Lack of pharmacokinetic interaction between the oral anti-influenza neuraminidase inhibitor prodrug oseltamivir and antacids
Article first published online: 23 OCT 2002
British Journal of Clinical Pharmacology
Volume 54, Issue 4, pages 372–377, October 2002
How to Cite
Snell, P., Oo, C., Dorr, A. and Barrett, J. (2002), Lack of pharmacokinetic interaction between the oral anti-influenza neuraminidase inhibitor prodrug oseltamivir and antacids. British Journal of Clinical Pharmacology, 54: 372–377. doi: 10.1046/j.1365-2125.2002.01678.x
- Issue published online: 23 OCT 2002
- Article first published online: 23 OCT 2002
- Accepted 22 May 2002.
- neuraminidase inhibitor;
Aims Oseltamivir is an oral ester prodrug of its active metabolite Ro 64–0802, a potent and selective neuraminidase inhibitor of the influenza virus. The object of this study was to evaluate whether the oral absorption of oseltamivir was reduced in the presence of two main classes of antacid, Maalox® suspension (containing magnesium hydroxide and aluminium hydroxide) and Titralac® tablets (containing calcium carbonate).
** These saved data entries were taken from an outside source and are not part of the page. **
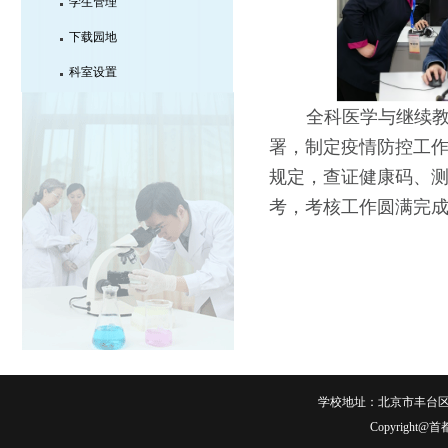
学生管理
下载园地
科室设置
全科医学与继续
署，制定疫情防控工
规定，查证健康码、
考，考核工作圆满完
学校地址：北京市丰台区右安
Copyrigh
Methods Twelve healthy volunteers completed a randomized, single dose, three-period crossover study. Each volunteer received in a fasted state, 150 mg oseltamivir alone (Treatment A), 150 mg oseltamivir with a 20 ml Maalox® suspension (Treatment B), and 150 mg oseltamivir with four Titralac® tablets (Treatment C), with 7–10 days washout in between treatments. Plasma and urine concentrations of oseltamivir and Ro 64–0802 were measured using a validated h.p.l.c./MS/MS assay. Pharmacokinetic parameters were calculated for oseltamivir and Ro 64–0802. Since antacids are locally acting drugs and generally not expected to be absorbed substantially into the systemic system, no plasma or urine concentrations of antacids were measured.
Results Bioequivalence was achieved for the primary pharmacokinetic parameters Cmax and AUC(0,∞) of Ro 64–0802 following administration of oseltamivir with either Maalox® suspension or Titralac® tablets vs administration of oseltamivir alone. The bioavailability (90% confidence intervals) of Ro 64–0802 following administration of oseltamivir together with Maalox® suspension vs administration of oseltamivir alone, was 90% (83.6, 96.9%) for Cmax and 94.1% (91.4, 96.9%) for AUC(0,∞); similarly, for Titralac® tablets, the equivalent values were 95.1% (88.3, 102%) for Cmax and 94.7% (91.9, 97.5%) for AUC(0,∞).
Conclusions The coadministration of either Maalox® suspension or Titralac® tablets with oseltamivir has no effect on the pharmacokinetics of either oseltamivir or Ro 64–0802, and conversely, there is no evidence that coadministration with oseltamivir has an effect on the safety and tolerability of either Maalox® suspension or Titralac® tablets. There was no pharmacokinetic interaction between oseltamivir with either antacid, demonstrating that the oral absorption of oseltamivir was not impaired in the presence of antacids containing magnesium, aluminium or calcium.